All of the salmon comes from the same sources—it’s all Scottish salmon. Even in these days of overnight air cargo, they regard Scottish product as the closest, freshest fish for a London supplier to work with. They are the only ones to smoke wild-caught Scottish salmon, which commands twice the price of farm raised, but most of their product comes from salmon farms. From an environmental point of view, salmon farms are a mixed bag—on the positive side, no one’s overfishing the salmon to extinction, but salmon pens or open-water farms can have deleterious environmental effects on other sea life in that area, the salmon (who swim mostly near the top) harming what’s below them. Forman says the Scottish farms are healthier than those in other parts of the world because they’re based in canals, not tanks, which have fresh cold water running through them continuously, which helps prevent diseases like sea lice as well.

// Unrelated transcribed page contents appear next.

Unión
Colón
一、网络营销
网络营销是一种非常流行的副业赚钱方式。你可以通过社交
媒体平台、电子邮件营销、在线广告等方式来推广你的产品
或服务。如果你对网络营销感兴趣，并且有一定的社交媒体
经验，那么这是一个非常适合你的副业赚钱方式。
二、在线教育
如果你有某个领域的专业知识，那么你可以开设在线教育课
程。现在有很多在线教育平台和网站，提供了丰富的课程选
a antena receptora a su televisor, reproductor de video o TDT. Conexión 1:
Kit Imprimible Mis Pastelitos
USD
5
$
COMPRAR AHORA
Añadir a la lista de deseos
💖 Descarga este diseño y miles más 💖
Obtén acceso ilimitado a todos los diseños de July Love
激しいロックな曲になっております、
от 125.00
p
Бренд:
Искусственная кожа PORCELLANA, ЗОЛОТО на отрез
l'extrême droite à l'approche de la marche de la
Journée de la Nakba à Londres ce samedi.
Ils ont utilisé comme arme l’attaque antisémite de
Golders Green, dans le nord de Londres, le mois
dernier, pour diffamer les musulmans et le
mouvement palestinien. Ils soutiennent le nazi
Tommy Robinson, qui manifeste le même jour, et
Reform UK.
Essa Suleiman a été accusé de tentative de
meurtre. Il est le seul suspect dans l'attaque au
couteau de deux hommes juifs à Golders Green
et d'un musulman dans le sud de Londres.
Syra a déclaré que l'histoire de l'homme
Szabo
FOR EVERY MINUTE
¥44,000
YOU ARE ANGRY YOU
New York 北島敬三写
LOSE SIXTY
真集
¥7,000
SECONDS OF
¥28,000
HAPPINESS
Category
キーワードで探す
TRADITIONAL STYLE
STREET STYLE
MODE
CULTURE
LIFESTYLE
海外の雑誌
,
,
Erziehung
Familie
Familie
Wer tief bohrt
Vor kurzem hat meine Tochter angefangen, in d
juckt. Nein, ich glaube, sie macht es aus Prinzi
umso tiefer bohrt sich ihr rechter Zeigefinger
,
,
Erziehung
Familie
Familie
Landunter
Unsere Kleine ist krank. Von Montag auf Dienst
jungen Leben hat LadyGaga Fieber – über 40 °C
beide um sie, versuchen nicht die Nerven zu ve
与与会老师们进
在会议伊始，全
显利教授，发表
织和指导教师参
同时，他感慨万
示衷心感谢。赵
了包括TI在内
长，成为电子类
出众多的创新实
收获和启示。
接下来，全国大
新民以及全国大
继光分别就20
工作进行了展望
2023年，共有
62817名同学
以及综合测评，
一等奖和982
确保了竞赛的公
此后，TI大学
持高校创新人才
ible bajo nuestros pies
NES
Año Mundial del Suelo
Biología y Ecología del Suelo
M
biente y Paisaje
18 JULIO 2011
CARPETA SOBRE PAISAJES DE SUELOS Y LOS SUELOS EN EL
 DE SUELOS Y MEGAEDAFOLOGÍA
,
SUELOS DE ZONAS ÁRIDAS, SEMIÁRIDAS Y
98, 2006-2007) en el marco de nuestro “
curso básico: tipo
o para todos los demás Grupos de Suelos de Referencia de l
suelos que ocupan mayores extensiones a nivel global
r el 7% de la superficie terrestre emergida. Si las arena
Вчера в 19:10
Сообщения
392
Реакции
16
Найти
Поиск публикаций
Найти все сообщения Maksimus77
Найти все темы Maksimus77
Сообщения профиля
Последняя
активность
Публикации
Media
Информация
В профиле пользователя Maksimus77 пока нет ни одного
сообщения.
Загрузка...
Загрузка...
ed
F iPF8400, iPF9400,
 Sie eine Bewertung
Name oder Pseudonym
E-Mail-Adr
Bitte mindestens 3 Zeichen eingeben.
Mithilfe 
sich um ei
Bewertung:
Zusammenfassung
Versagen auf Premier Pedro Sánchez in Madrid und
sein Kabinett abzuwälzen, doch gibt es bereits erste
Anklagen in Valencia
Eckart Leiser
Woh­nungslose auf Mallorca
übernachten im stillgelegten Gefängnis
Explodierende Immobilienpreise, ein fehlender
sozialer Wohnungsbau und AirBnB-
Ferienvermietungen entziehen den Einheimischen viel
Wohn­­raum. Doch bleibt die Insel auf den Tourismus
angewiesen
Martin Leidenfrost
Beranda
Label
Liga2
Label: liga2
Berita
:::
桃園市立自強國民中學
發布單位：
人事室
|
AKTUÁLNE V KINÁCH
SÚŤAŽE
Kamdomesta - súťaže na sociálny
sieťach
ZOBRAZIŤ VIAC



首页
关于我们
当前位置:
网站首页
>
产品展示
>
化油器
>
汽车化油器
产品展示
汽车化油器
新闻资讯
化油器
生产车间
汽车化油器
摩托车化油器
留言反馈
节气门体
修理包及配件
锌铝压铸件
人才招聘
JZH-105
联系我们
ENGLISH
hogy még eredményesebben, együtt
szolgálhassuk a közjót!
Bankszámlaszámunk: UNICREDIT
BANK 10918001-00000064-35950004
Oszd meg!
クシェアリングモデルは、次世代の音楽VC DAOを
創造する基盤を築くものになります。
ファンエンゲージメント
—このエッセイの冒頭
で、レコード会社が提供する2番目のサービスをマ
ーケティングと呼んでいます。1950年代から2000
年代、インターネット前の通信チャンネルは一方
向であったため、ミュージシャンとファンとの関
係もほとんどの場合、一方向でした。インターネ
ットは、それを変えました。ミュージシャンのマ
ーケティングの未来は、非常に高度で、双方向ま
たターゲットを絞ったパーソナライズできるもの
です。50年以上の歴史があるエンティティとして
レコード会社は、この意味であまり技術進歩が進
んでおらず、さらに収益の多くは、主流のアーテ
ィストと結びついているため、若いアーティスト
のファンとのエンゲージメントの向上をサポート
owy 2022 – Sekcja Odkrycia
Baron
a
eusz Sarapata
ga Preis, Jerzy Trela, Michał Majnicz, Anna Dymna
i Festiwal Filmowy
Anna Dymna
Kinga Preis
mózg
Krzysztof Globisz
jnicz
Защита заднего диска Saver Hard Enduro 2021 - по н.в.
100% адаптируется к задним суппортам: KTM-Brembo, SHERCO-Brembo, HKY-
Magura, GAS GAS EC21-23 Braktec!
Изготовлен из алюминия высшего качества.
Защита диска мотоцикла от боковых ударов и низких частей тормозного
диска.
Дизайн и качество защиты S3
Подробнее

“We’ve been in London for 109 years, which is longer than anyone has been smoking salmon,” Forman says as he’s packing his goods up and putting them back in his cooler. “We use nothing but the traditional, intended ingredients. And the fourth ingredient on our packaging is ‘love.’ Why does it say love? Because we care about our product, we care about our consumers, we care about what they put in their bodies.” Which is probably not how his great-grandfather the Russian immigrant fishmonger would have put it exactly, but in terms of the fish they sell, it seems to amount to the same thing.